[Stored dataset items]
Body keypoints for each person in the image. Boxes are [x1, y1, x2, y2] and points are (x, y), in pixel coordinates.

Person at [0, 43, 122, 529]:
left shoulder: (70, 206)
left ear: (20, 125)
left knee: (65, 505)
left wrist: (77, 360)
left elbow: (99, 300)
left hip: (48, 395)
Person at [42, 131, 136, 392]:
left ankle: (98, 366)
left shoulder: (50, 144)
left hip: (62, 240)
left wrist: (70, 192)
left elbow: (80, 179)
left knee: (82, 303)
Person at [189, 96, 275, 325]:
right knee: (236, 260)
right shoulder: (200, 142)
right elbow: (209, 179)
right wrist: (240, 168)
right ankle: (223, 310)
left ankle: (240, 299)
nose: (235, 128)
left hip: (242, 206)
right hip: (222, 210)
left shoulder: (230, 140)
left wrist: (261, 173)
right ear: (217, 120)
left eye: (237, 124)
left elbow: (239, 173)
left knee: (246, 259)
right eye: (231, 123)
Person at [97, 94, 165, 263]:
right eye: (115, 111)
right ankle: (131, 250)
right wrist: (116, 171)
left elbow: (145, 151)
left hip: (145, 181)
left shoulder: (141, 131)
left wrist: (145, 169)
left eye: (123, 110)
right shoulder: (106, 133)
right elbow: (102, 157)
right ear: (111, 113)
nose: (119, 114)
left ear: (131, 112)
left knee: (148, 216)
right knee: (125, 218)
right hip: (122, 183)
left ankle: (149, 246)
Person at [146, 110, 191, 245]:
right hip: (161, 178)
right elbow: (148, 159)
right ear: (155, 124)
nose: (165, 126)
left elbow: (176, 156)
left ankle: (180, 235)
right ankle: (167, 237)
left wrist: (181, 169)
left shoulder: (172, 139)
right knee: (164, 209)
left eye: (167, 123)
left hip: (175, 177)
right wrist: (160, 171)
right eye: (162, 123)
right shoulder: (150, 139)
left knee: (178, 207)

--

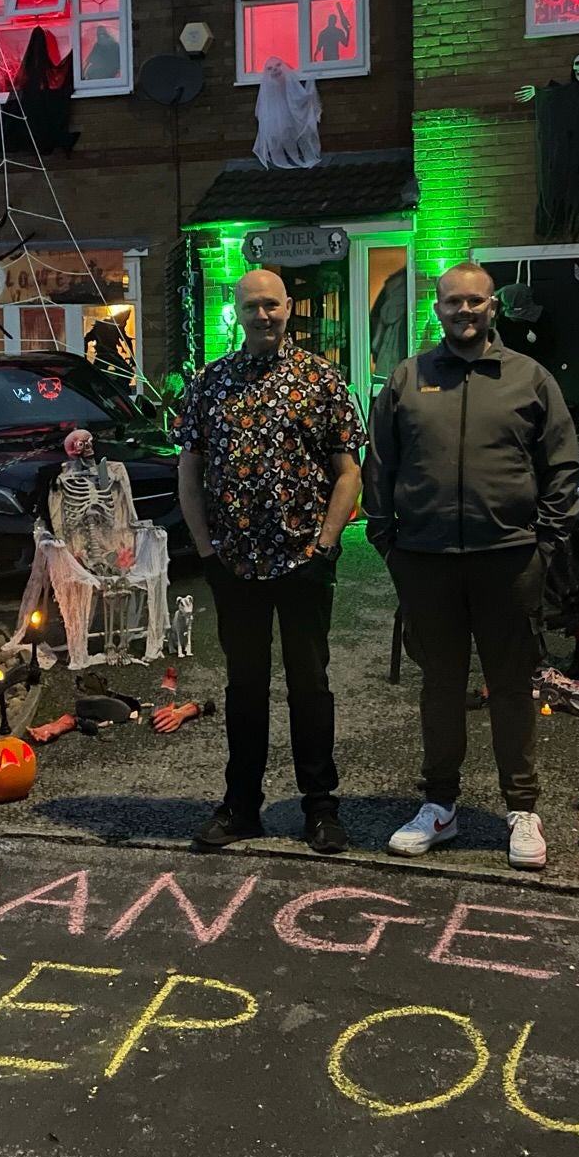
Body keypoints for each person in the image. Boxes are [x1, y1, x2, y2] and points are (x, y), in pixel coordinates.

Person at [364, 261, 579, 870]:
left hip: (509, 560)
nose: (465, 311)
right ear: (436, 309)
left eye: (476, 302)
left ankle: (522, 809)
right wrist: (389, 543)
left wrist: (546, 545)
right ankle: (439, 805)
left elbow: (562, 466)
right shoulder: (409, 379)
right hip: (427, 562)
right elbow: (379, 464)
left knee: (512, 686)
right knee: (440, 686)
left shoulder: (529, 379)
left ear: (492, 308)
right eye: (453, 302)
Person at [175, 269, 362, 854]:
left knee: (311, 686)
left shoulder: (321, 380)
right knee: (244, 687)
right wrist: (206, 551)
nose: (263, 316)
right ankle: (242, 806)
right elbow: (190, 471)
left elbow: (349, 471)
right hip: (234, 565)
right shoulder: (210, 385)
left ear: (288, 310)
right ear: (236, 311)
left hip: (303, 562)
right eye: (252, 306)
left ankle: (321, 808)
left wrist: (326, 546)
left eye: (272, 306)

* * *

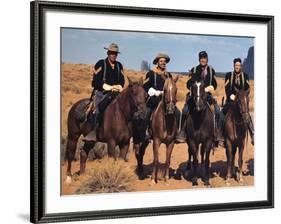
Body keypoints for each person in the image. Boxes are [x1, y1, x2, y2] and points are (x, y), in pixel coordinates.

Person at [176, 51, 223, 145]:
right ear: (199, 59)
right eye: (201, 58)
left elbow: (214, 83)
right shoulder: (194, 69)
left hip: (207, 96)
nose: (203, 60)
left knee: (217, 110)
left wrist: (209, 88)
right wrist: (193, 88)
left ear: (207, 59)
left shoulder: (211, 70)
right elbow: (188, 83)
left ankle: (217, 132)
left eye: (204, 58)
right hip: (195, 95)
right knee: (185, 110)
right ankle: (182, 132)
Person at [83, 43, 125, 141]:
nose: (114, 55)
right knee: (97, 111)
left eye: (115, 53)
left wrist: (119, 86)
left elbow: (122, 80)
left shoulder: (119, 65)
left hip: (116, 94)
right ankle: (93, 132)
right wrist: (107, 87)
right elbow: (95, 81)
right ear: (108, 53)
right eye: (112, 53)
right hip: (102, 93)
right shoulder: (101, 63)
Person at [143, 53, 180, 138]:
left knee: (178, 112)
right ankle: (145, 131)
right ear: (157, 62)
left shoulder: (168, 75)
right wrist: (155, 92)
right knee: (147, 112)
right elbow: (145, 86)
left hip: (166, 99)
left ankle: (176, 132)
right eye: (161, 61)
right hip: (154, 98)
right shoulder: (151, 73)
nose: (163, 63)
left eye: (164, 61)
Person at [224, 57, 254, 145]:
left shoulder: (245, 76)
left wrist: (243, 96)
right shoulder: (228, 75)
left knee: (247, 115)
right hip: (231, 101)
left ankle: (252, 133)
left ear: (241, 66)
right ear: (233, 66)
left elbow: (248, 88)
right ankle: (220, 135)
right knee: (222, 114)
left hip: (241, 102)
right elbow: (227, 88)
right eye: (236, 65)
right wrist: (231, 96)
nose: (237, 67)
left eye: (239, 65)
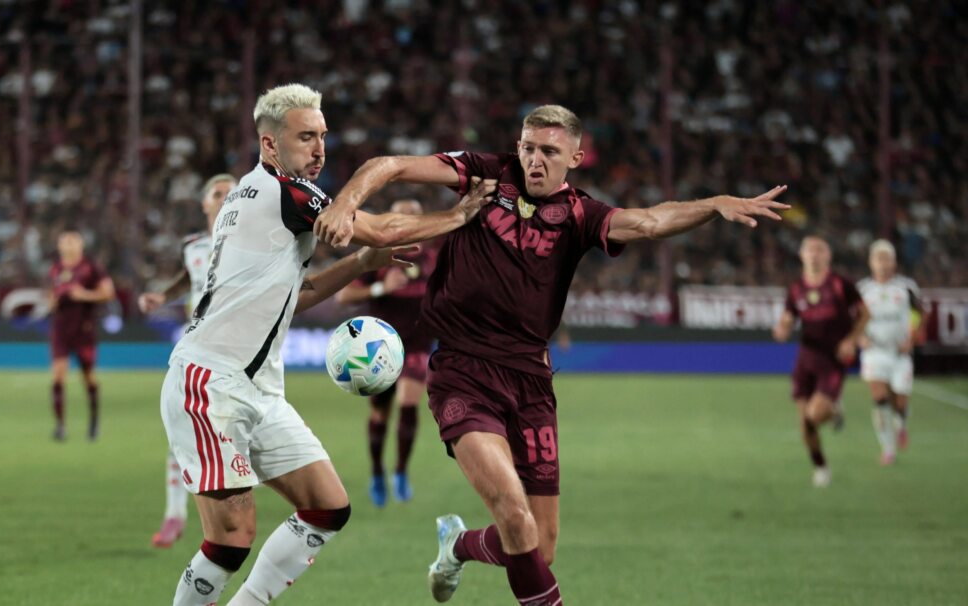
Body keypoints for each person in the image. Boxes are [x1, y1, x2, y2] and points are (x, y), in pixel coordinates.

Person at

**About this task**. One stretch of the lines above is wanted, from the line that contains "right hip: (222, 210)" through the line that contains "right ankle: (167, 237)". Output it exactly.

**Final answer**.
right hip: (222, 210)
left shoulder: (230, 140)
left wrist: (261, 173)
right ear: (217, 120)
left eye: (237, 124)
left elbow: (239, 173)
left knee: (246, 259)
right eye: (231, 123)
Person at [97, 94, 165, 263]:
right eye: (115, 111)
right ankle: (131, 250)
right wrist: (116, 171)
left elbow: (145, 151)
left hip: (145, 181)
left shoulder: (141, 131)
left wrist: (145, 169)
left eye: (123, 110)
right shoulder: (106, 133)
right elbow: (102, 157)
right ear: (111, 113)
nose: (119, 114)
left ear: (131, 112)
left knee: (148, 216)
right knee: (125, 218)
right hip: (122, 183)
left ankle: (149, 246)
Person at [146, 110, 191, 245]:
right hip: (161, 178)
right elbow: (148, 159)
right ear: (155, 124)
nose: (165, 126)
left elbow: (176, 156)
left ankle: (180, 235)
right ankle: (167, 237)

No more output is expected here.